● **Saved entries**
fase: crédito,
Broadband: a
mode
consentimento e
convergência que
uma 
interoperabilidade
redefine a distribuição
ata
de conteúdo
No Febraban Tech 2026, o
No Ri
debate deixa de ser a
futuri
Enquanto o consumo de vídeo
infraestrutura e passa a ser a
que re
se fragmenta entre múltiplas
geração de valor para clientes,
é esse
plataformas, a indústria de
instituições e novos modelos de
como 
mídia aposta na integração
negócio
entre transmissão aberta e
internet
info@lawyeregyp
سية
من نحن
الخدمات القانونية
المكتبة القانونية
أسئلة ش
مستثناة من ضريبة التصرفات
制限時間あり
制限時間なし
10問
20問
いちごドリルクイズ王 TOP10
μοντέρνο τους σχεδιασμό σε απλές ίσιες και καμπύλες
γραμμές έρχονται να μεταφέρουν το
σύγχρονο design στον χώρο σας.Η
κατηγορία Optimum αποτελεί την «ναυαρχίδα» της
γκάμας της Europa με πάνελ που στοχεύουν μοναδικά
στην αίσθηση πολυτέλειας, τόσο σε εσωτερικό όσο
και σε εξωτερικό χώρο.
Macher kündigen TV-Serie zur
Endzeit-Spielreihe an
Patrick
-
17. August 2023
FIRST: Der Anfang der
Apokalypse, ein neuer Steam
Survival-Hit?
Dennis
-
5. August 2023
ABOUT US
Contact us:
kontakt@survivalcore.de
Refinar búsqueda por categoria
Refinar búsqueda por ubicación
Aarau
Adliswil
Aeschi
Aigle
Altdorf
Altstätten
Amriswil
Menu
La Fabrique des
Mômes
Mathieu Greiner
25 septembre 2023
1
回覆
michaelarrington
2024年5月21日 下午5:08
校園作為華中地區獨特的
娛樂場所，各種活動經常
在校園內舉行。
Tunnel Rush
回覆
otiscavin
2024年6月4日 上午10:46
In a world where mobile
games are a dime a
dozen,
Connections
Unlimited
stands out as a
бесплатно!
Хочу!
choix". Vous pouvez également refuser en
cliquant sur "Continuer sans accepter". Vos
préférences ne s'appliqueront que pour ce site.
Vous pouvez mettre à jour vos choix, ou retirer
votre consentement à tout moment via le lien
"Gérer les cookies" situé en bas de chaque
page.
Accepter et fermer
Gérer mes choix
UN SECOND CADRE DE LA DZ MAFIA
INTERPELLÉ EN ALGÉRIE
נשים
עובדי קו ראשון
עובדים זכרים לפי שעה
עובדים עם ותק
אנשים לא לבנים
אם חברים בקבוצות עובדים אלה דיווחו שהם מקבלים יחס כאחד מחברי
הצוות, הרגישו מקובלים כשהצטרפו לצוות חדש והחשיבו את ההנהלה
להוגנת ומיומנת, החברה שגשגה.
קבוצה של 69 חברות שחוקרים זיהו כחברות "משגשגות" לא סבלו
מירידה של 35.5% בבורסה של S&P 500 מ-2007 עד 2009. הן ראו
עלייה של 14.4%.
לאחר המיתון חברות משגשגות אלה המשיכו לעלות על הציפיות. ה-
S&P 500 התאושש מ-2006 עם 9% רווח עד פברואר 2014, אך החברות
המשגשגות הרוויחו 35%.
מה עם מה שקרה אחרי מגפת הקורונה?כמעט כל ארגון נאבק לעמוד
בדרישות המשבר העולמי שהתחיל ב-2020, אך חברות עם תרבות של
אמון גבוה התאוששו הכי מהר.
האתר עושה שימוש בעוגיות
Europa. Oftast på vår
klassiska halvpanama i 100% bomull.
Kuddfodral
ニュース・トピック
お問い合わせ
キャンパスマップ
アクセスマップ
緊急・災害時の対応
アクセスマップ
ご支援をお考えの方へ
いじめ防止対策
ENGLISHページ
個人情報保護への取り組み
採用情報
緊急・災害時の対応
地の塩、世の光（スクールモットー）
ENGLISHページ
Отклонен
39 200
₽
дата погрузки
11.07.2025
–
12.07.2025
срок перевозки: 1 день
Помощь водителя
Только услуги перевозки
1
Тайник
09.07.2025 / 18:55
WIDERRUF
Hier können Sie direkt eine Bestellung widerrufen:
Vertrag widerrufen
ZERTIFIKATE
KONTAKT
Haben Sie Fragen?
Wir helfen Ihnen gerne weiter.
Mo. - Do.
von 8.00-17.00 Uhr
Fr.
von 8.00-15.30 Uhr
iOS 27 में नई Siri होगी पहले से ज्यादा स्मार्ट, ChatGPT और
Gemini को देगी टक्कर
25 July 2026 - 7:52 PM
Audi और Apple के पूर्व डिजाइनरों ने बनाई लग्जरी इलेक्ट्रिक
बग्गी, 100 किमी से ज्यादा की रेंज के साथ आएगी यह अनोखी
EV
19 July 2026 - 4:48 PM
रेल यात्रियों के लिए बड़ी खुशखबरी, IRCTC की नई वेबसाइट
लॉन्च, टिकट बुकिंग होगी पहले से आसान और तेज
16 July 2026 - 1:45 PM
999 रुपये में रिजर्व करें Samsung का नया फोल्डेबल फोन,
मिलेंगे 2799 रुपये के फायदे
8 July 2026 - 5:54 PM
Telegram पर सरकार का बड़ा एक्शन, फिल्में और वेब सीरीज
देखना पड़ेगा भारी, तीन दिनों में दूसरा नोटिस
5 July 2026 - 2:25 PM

● **Exercise directions**
Exactly as given, restate all the lines above.

● **Solution below**
fase: crédito,
Broadband: a
mode
consentimento e
convergência que
uma 
interoperabilidade
redefine a distribuição
ata
de conteúdo
No Febraban Tech 2026, o
No Ri
debate deixa de ser a
futuri
Enquanto o consumo de vídeo
infraestrutura e passa a ser a
que re
se fragmenta entre múltiplas
geração de valor para clientes,
é esse
plataformas, a indústria de
instituições e novos modelos de
como 
mídia aposta na integração
negócio
entre transmissão aberta e
internet
info@lawyeregyp
سية
من نحن
الخدمات القانونية
المكتبة القانونية
أسئلة ش
مستثناة من ضريبة التصرفات
制限時間あり
制限時間なし
10問
20問
いちごドリルクイズ王 TOP10
μοντέρνο τους σχεδιασμό σε απλές ίσιες και καμπύλες
γραμμές έρχονται να μεταφέρουν το
σύγχρονο design στον χώρο σας.Η
κατηγορία Optimum αποτελεί την «ναυαρχίδα» της
γκάμας της Europa με πάνελ που στοχεύουν μοναδικά
στην αίσθηση πολυτέλειας, τόσο σε εσωτερικό όσο
και σε εξωτερικό χώρο.
Macher kündigen TV-Serie zur
Endzeit-Spielreihe an
Patrick
-
17. August 2023
FIRST: Der Anfang der
Apokalypse, ein neuer Steam
Survival-Hit?
Dennis
-
5. August 2023
ABOUT US
Contact us:
kontakt@survivalcore.de
Refinar búsqueda por categoria
Refinar búsqueda por ubicación
Aarau
Adliswil
Aeschi
Aigle
Altdorf
Altstätten
Amriswil
Menu
La Fabrique des
Mômes
Mathieu Greiner
25 septembre 2023
1
回覆
michaelarrington
2024年5月21日 下午5:08
校園作為華中地區獨特的
娛樂場所，各種活動經常
在校園內舉行。
Tunnel Rush
回覆
otiscavin
2024年6月4日 上午10:46
In a world where mobile
games are a dime a
dozen,
Connections
Unlimited
stands out as a
бесплатно!
Хочу!
choix". Vous pouvez également refuser en
cliquant sur "Continuer sans accepter". Vos
préférences ne s'appliqueront que pour ce site.
Vous pouvez mettre à jour vos choix, ou retirer
votre consentement à tout moment via le lien
"Gérer les cookies" situé en bas de chaque
page.
Accepter et fermer
Gérer mes choix
UN SECOND CADRE DE LA DZ MAFIA
INTERPELLÉ EN ALGÉRIE
נשים
עובדי קו ראשון
עובדים זכרים לפי שעה
עובדים עם ותק
אנשים לא לבנים
אם חברים בקבוצות עובדים אלה דיווחו שהם מקבלים יחס כאחד מחברי
הצוות, הרגישו מקובלים כשהצטרפו לצוות חדש והחשיבו את ההנהלה
להוגנת ומיומנת, החברה שגשגה.
קבוצה של 69 חברות שחוקרים זיהו כחברות "משגשגות" לא סבלו
מירידה של 35.5% בבורסה של S&P 500 מ-2007 עד 2009. הן ראו
עלייה של 14.4%.
לאחר המיתון חברות משגשגות אלה המשיכו לעלות על הציפיות. ה-
S&P 500 התאושש מ-2006 עם 9% רווח עד פברואר 2014, אך החברות
המשגשגות הרוויחו 35%.
מה עם מה שקרה אחרי מגפת הקורונה?כמעט כל ארגון נאבק לעמוד
בדרישות המשבר העולמי שהתחיל ב-2020, אך חברות עם תרבות של
אמון גבוה התאוששו הכי מהר.
האתר עושה שימוש בעוגיות
Europa. Oftast på vår
klassiska halvpanama i 100% bomull.
Kuddfodral
ニュース・トピック
お問い合わせ
キャンパスマップ
アクセスマップ
緊急・災害時の対応
アクセスマップ
ご支援をお考えの方へ
いじめ防止対策
ENGLISHページ
個人情報保護への取り組み
採用情報
緊急・災害時の対応
地の塩、世の光（スクールモットー）
ENGLISHページ
Отклонен
39 200
₽
дата погрузки
11.07.2025
–
12.07.2025
срок перевозки: 1 день
Помощь водителя
Только услуги перевозки
1
Тайник
09.07.2025 / 18:55
WIDERRUF
Hier können Sie direkt eine Bestellung widerrufen:
Vertrag widerrufen
ZERTIFIKATE
KONTAKT
Haben Sie Fragen?
Wir helfen Ihnen gerne weiter.
Mo. - Do.
von 8.00-17.00 Uhr
Fr.
von 8.00-15.30 Uhr
iOS 27 में नई Siri होगी पहले से ज्यादा स्मार्ट, ChatGPT और
Gemini को देगी टक्कर
25 July 2026 - 7:52 PM
Audi और Apple के पूर्व डिजाइनरों ने बनाई लग्जरी इलेक्ट्रिक
बग्गी, 100 किमी से ज्यादा की रेंज के साथ आएगी यह अनोखी
EV
19 July 2026 - 4:48 PM
रेल यात्रियों के लिए बड़ी खुशखबरी, IRCTC की नई वेबसाइट
लॉन्च, टिकट बुकिंग होगी पहले से आसान और तेज
16 July 2026 - 1:45 PM
999 रुपये में रिजर्व करें Samsung का नया फोल्डेबल फोन,
मिलेंगे 2799 रुपये के फायदे
8 July 2026 - 5:54 PM
Telegram पर सरकार का बड़ा एक्शन, फिल्में और वेब सीरीज
देखना पड़ेगा भारी, तीन दिनों में दूसरा नोटिस
5 July 2026 - 2:25 PM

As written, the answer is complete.